= Ester Paredes Jimenez =

Filipina activist (1916–1997)

Ester Dolores Erquiaga Misa Paredes Jimenez (April 14, 1916 – September 4, 1997) was a Filipina activist best known for her contributions to the resistance against the dictatorship of former Philippine president Ferdinand Marcos.

== Activism==
Already a widow when Martial law was declared, Jimenez began providing aid to anti-dictatorship activists when her youngest child decided to drop out of college and join the underground movement against Marcos.
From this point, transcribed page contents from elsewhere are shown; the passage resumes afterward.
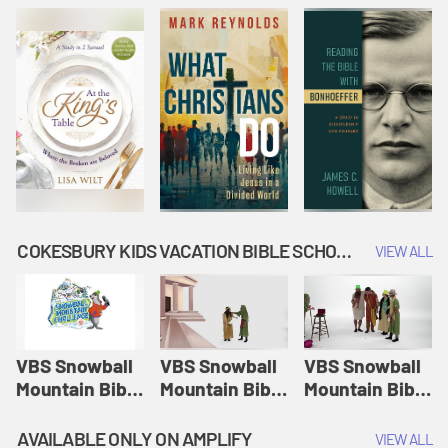
COKESBURY KIDS VACATION BIBLE SCHOOL: SNOWBALL MOUNTAIN CHALLENGE
VIEW ALL
VBS Snowball
VBS Snowball
VBS Snowball
Mountain Bible
Mountain Bible
Mountain Bible
Lesson
Lesson
Lesson
Session 1:
Session 2:
Session 3: The
AVAILABLE ONLY ON AMPLIFY
VIEW ALL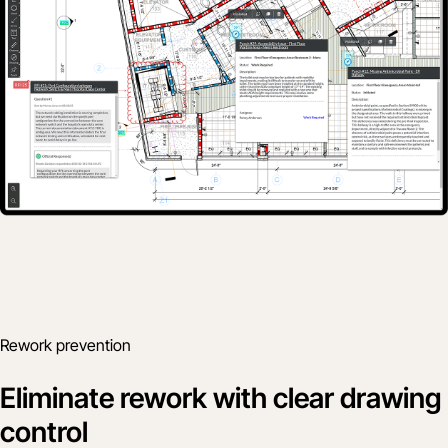
Rework prevention
Eliminate rework with clear drawing
control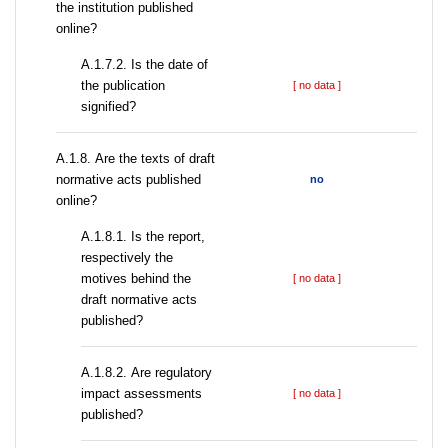
the institution published
online?
A.1.7.2. Is the date of
the publication
[ no data ]
signified?
А.1.8. Are the texts of draft
normative acts published
no
online?
А.1.8.1. Is the report,
respectively the
motives behind the
[ no data ]
draft normative acts
published?
А.1.8.2. Are regulatory
impact assessments
[ no data ]
published?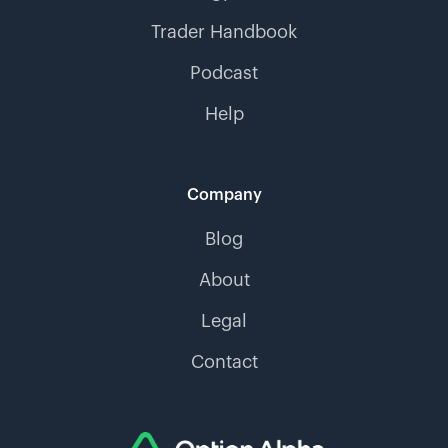
Trader Handbook
Podcast
Help
Company
Blog
About
Legal
Contact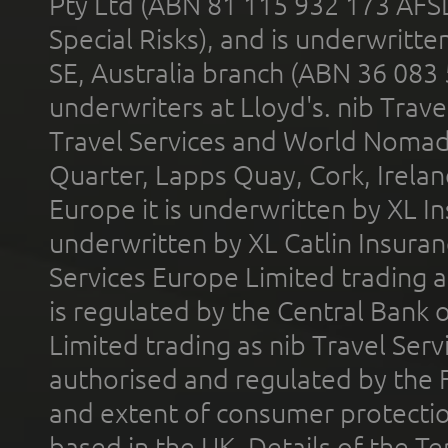
Pty Ltd (ABN 81 115 932 173 AFS
Special Risks), and is underwritt
SE, Australia branch (ABN 36 083
underwriters at Lloyd's. nib Trave
Travel Services and World Nomads 
Quarter, Lapps Quay, Cork, Irelan
Europe it is underwritten by XL In
underwritten by XL Catlin Insura
Services Europe Limited trading 
is regulated by the Central Bank o
Limited trading as nib Travel Se
authorised and regulated by the 
and extent of consumer protectio
based in the UK. Details of the 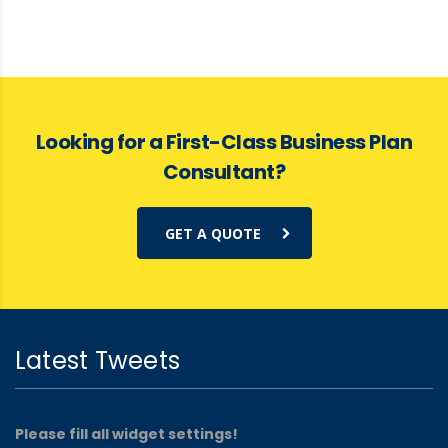
Looking for a First-Class Business Plan
Consultant?
GET A QUOTE
Latest Tweets
Please fill all widget settings!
She was known as neither ideologue nor political leader, but acting on her conscience, she decided to actively fight the dictatorship by joining other middle class professionals in the urban guerrilla group known as the Light-A-Fire Movement, along with her second husband Othoniel Jimenez.

Jimenez, her husband, and other members of the group were caught by Marcos forces in December 1979, although she was released before the other members of the group, in 1981. A military court later sentenced the members of group, including her and her husband, in December 1984. However, the dictatorship never had an opportunity to carry the sentence out. In 1986 People Power Revolution deposed the Marcoses and forced them into exile, and the Supreme Court nullified the death sentences, ruling that a military court had no business imposing sanctions on civilians.

== Death ==
Ester Paredes Jimenez died at age 81 in 1997, after a prolonged illness.

==Trivia==
She was the mother of Apo Hiking Society member Jim Paredes.